**Text under study**
[Start of Attachment]

CommBank Refocuses Cash Flow Backed Business Lending Efforts

(25 May 2022 – Australia) Lenders must work harder to finance small businesses backed by cash flows as opposed to securing against property states CommBank Head of Business Banking, Mike Vacy-Lyle.

CBA is rapidly expanding its use of technology to extend credit based on small business owners’ working capital cycles, moving away from a traditional dominant reliance on businesses putting up the family home as collateral to secure business funding. Small business confidence remained high approaching the federal election however there was significant uncertainty over inflation, leading to expectations that confidence would soften in Q3 2022.

With up to 18 percent lending market share and over one fifth share of the transaction market, CBA is focused on lending more into those relationships throughout the next year. The bank is looking to sectors where it dominates in technology to grow in small business, with the expectation its new point of sale technology will help it acquire customers in the lucrative healthcare space.

[End of Attachment]

Records from a collection:

[Start of Attachment]

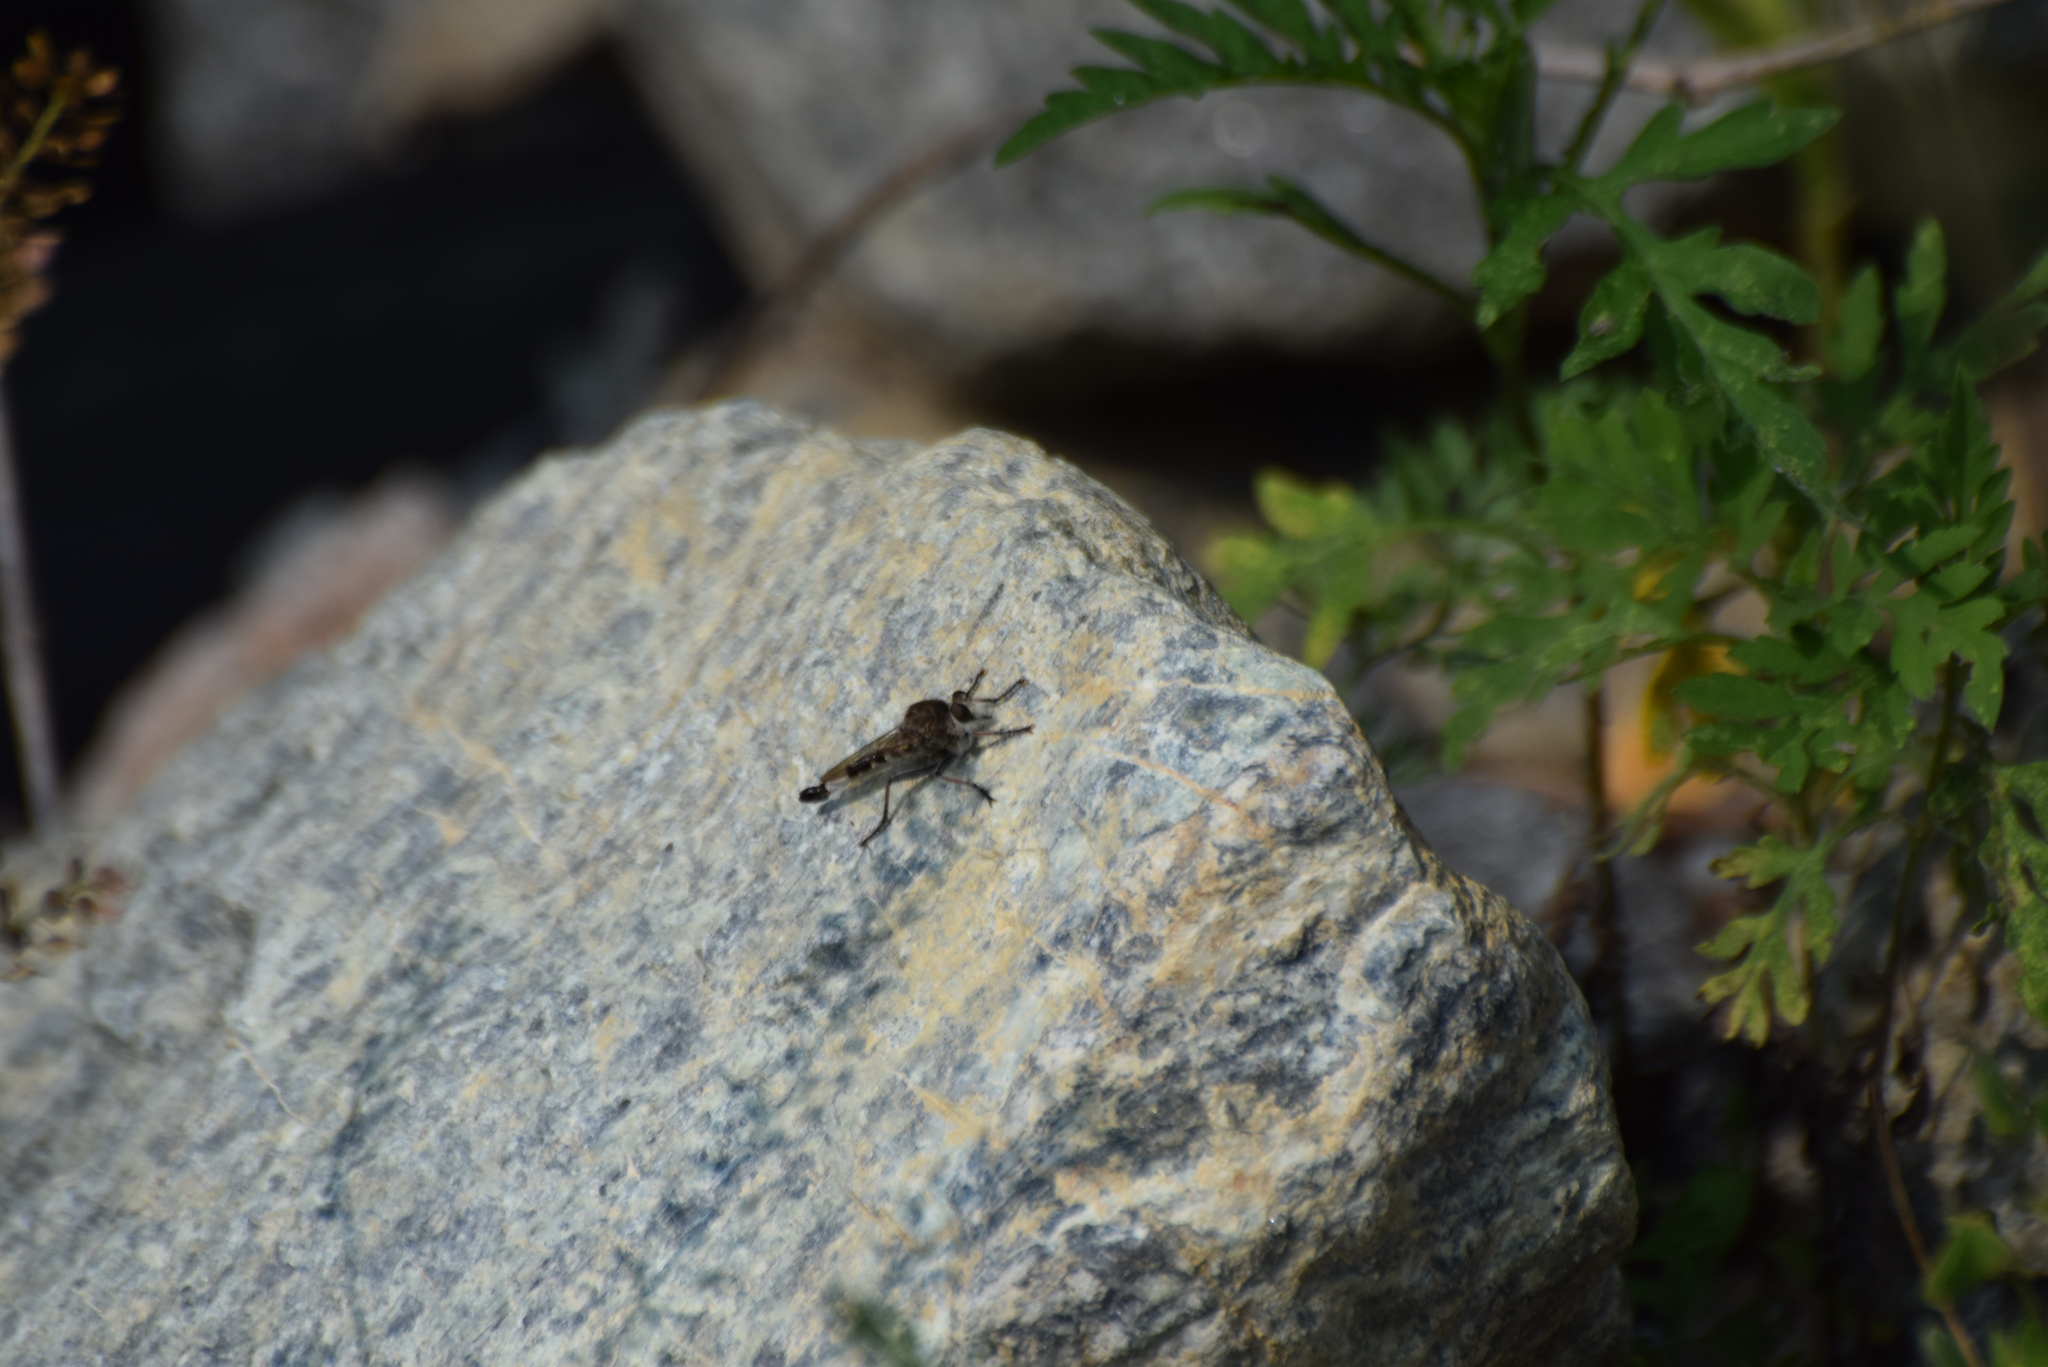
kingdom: Animalia
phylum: Arthropoda
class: Insecta
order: Diptera
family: Asilidae
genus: Efferia
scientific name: Efferia albibarbis
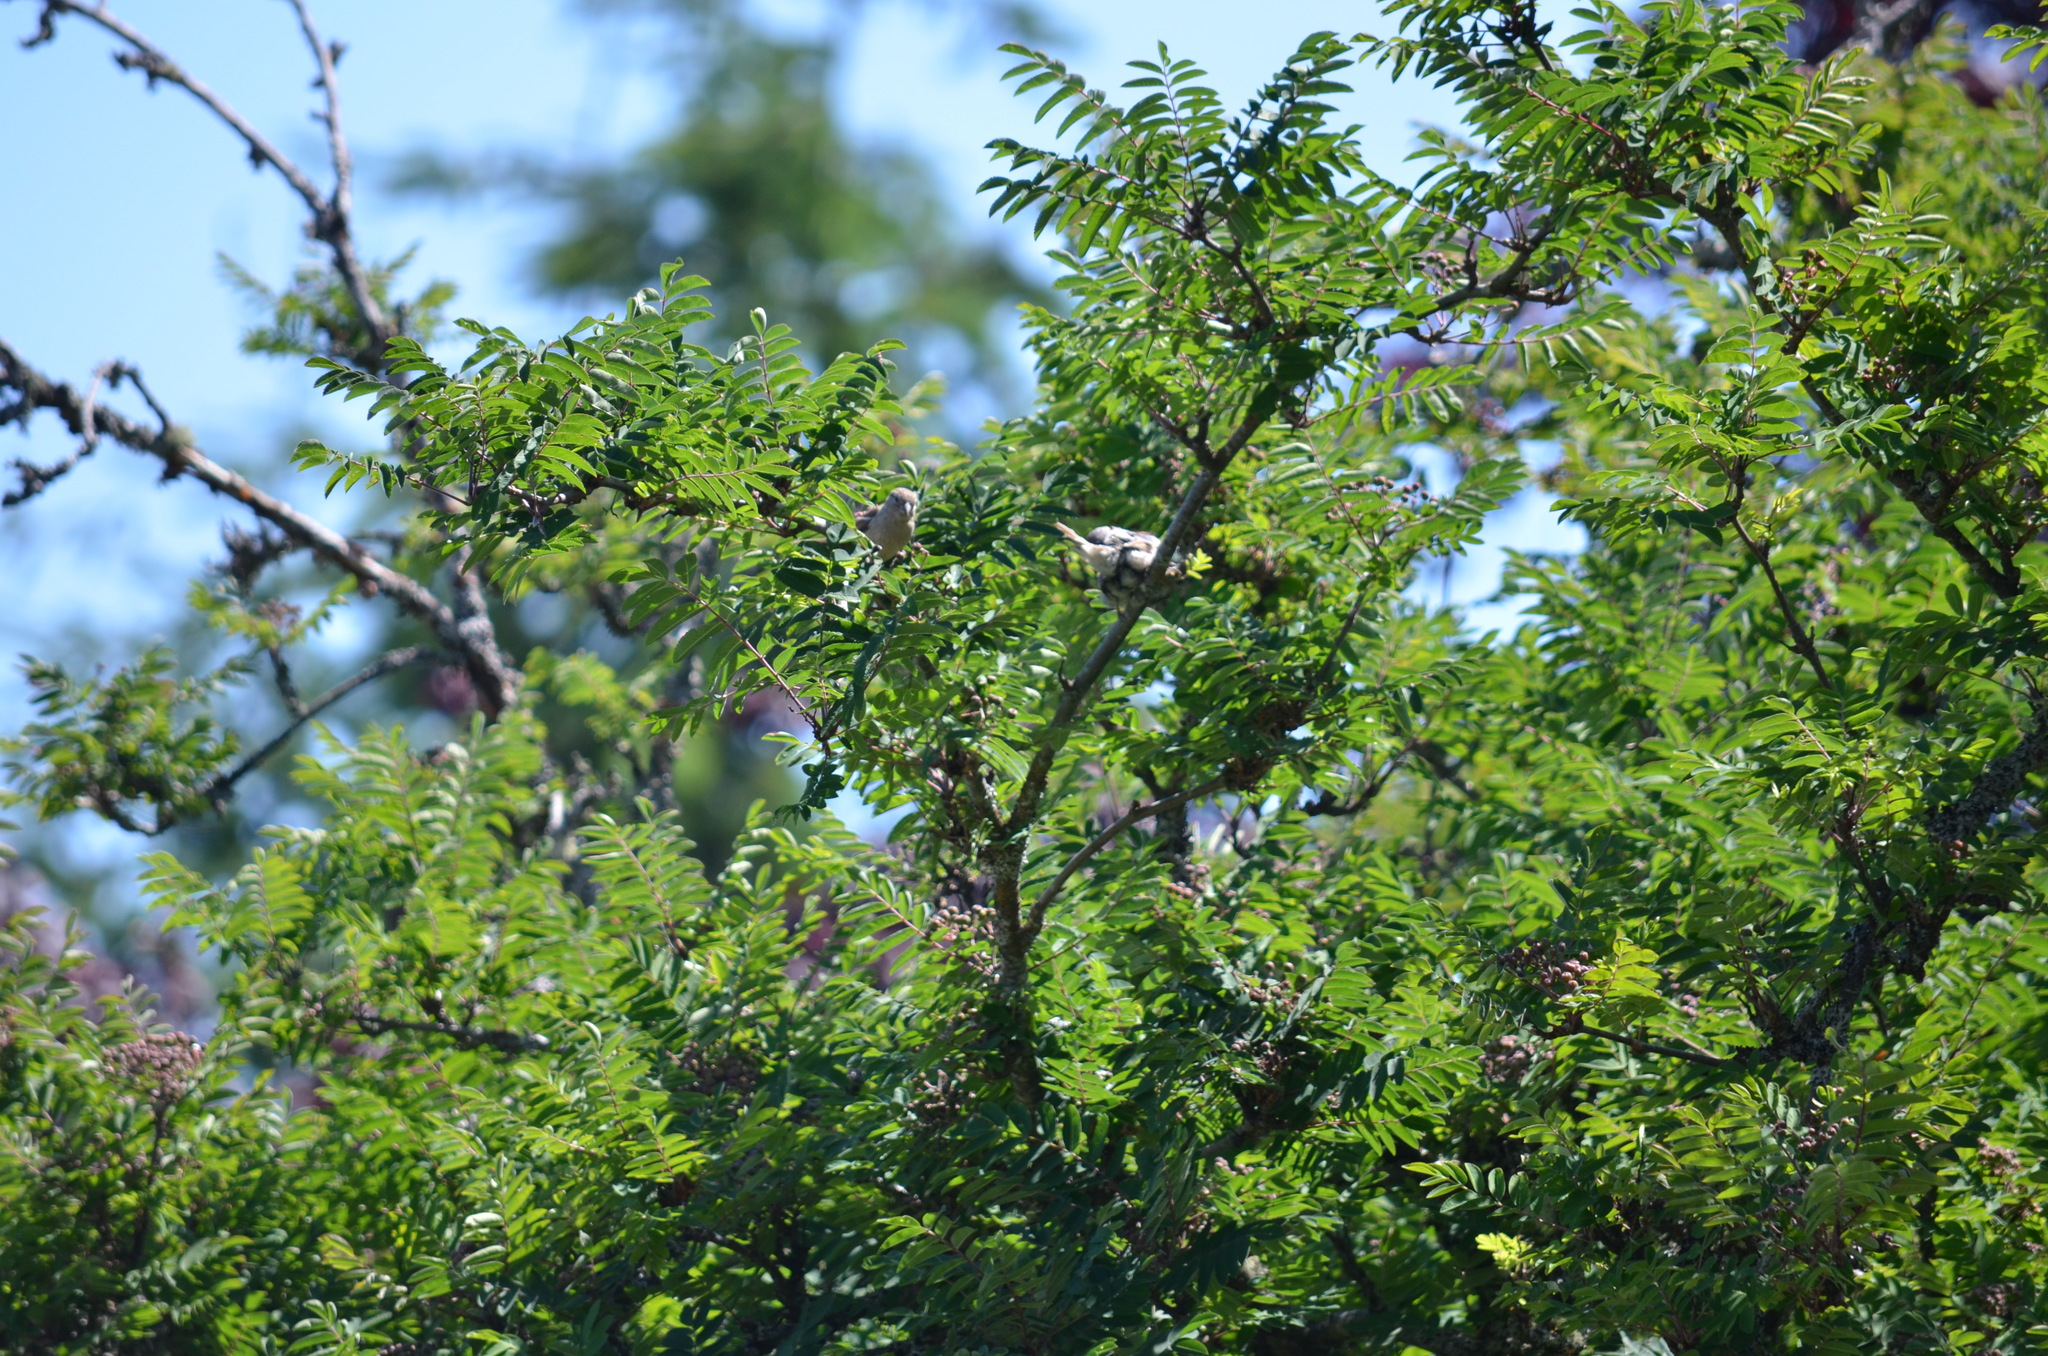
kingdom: Animalia
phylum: Chordata
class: Aves
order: Passeriformes
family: Passeridae
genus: Passer
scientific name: Passer domesticus
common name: House sparrow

[End of Attachment]

**Set of tasks**
- 1) Answer these questions from the CommBank lending article:
(a) Who is CommBank's Head of Business Banking?
(b) In which quarter of 2022 was small business confidence expected to soften?
(c) What share of the lending market does CBA hold?
- 2) Rewrite the CommBank lending article from "With up to 18" to "lucrative healthcare space.", swapping "healthcare" for "hospitality".
- 3) Write the next part of the CommBank lending article, continuing from its last sentence.

**Your written answers**
- 1)
(a) Mike Vacy-Lyle
(b) Q3 2022
(c) Up to 18 percent

- 2)
With up to 18 percent lending market share and over one fifth share of the transaction market, CBA is focused on lending more into those relationships throughout the next year. The bank is looking to sectors where it dominates in technology to grow in small business, with the expectation its new point of sale technology will help it acquire customers in the lucrative hospitality space.

- 3)
“The lazy way of banking is to go and ask, ‘Do you have a property?’ then value it. Banking is when you say, ‘Tell me about your working capital cycle’, and you have really liquid collateral” Mr Vacy-Lyle commented.

“The issue now is trying to figure out where consumer demand for goods is and what is the ability for business to pass on cost increases. We’ve seen more than half have been able to pass costs on” Vacy-Lyle added.